Fiquei sentado na rua ao lado de Goos até que o médico se aproximou. Ele conferiu os sinais vitais de Goos e lhe deu uma injeção para dor. Depois disso, teve a presença de espírito de se lembrar do plano inicial e fingiu examinar e enfaixar a minha mão. Quase objetei, tendo esquecido por completo por que ele estava fazendo isso. Não havia motivo para continuar, de qualquer modo. O pessoal de Kajevic para sempre se lembraria de Goos como o cara que havia derrubado seu presidente e atrapalhado sua última chance de fuga.

O médico voltou para perto de Ruehl e o levou até o banco de trás do SUV. Enquanto o motorista o ajudava a se sentar, o coronel nos lançou um sorriso cortês.

Foi quando notei um helicóptero de combate voando baixo, parecendo tocar as montanhas ao passar sobre o monastério. Ele tinha um nariz afilado que o fazia parecer uma libélula, e, nas laterais, havia listras tigradas e dois lançadores de mísseis brancos. A aeronave pairou sobre a praça antes de pousar, para que os moradores, que haviam começado a sair de casa novamente, pudessem recuar.

Depois que o helicóptero pousou, o veículo blindado avançou para cobrir o lado mais distante da praça, enquanto os soldados que guardavam Kajevic e o quatro por quatro se espalhavam com as armas apontadas, a fim de estabelecer um perímetro. O caminhão avançou até estar no limite das pás do helicóptero. Ouvi o tenente gritar “Caminho livre!”, e oito soldados pularam da traseira, movendo-se rapidamente e carregando Laza Kajevic. Ele estava com pés e mãos amarrados, amordaçado e ainda se debatendo, com uma bandagem ensanguentada no rosto — Goos tinha quebrado o nariz dele. Seu rassa de tecido marrom rústico estava erguido até a cintura, revelando o jeans por baixo. Os soldados o enfiaram pela porta aberta do helicóptero com tão pouca cerimônia quanto o jogaram no caminhão. Quatro deles entraram junto com o prisioneiro.

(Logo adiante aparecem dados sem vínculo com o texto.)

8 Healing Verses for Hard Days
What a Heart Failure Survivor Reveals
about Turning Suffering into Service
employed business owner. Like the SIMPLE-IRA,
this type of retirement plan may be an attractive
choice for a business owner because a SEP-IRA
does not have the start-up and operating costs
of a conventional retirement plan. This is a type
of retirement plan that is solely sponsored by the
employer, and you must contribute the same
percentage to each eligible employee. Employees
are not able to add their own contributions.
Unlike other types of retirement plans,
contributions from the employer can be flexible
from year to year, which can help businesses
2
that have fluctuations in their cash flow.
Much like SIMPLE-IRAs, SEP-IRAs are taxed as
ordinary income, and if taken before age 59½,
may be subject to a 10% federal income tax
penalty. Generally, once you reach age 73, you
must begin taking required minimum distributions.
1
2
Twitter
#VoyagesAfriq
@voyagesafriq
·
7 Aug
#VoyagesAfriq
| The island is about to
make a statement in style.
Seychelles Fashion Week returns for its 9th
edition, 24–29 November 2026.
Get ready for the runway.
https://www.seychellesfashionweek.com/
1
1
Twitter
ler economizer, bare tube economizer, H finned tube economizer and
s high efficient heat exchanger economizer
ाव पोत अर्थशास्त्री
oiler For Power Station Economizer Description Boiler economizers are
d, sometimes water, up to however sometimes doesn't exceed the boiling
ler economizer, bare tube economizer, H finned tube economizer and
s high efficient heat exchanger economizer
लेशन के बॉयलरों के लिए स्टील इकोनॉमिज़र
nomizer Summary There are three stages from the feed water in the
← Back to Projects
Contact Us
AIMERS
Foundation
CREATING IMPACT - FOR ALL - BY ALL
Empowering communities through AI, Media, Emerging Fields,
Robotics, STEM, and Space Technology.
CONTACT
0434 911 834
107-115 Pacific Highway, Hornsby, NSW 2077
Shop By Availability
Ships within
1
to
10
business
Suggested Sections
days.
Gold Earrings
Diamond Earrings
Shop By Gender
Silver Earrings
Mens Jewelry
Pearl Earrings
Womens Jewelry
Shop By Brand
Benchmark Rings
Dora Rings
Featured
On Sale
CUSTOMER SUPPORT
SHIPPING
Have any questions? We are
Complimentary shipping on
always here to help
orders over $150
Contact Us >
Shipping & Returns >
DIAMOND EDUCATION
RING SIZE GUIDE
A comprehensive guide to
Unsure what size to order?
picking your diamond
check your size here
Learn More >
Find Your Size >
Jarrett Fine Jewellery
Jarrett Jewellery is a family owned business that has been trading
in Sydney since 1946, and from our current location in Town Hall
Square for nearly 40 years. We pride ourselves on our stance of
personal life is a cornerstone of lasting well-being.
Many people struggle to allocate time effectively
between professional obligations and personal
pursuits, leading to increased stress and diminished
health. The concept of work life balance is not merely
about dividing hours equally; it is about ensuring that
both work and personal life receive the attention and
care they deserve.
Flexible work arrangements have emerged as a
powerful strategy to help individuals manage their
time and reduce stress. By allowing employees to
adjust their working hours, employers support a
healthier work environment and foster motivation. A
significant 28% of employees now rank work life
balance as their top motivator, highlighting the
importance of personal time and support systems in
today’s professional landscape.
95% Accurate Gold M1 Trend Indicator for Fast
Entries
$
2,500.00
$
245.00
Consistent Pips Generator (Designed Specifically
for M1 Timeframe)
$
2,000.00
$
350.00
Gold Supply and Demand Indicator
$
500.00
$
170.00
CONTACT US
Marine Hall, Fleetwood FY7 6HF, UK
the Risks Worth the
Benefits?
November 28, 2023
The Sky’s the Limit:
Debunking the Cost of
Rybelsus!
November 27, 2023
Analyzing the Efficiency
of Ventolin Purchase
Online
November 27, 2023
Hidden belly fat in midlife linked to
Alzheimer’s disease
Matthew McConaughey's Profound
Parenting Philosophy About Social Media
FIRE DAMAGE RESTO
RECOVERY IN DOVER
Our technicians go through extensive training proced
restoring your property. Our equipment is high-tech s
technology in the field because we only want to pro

O coronel Ruehl havia permanecido no SUV para controlar os passos finais da operação, mas o tenente assumiu o comando e se sentou no banco da frente do helicóptero. Com isso, a aeronave decolou novamente, desaparecendo além das montanhas.

Uma senhora idosa se aproximou e jogou os dois sapatos na direção do helicóptero, mas eu não sabia se seu desprezo era por Kajevic ou por nós.